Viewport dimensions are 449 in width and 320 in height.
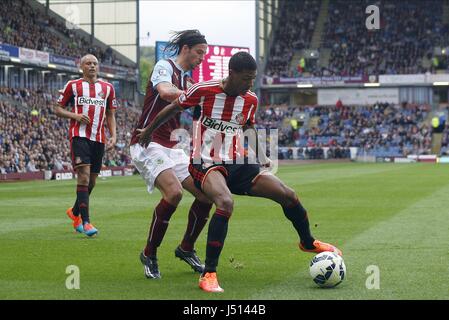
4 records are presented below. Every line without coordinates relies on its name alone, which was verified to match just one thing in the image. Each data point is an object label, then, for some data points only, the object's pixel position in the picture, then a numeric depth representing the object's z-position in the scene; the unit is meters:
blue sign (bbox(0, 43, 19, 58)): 78.94
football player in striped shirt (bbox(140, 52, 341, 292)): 14.61
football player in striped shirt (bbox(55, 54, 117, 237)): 23.33
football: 13.90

| Exercise description |
What is needed is every record above, restated word for word, with the pictures left out.

| Response area |
Viewport dimensions are 449 in width and 320 in height.
4 records are presented below. Every line without coordinates relies on its name alone, which was verified to match just one thing in the image. Each data point is an object label, then, for some data points only, the object's pixel position in the picture, then a numeric depth representing the object's z-position in the scene; the unit is meters:
blue sign (bbox(0, 43, 19, 58)): 78.94
football player in striped shirt (bbox(140, 52, 341, 292)): 14.61
football player in striped shirt (bbox(55, 54, 117, 237)): 23.33
football: 13.90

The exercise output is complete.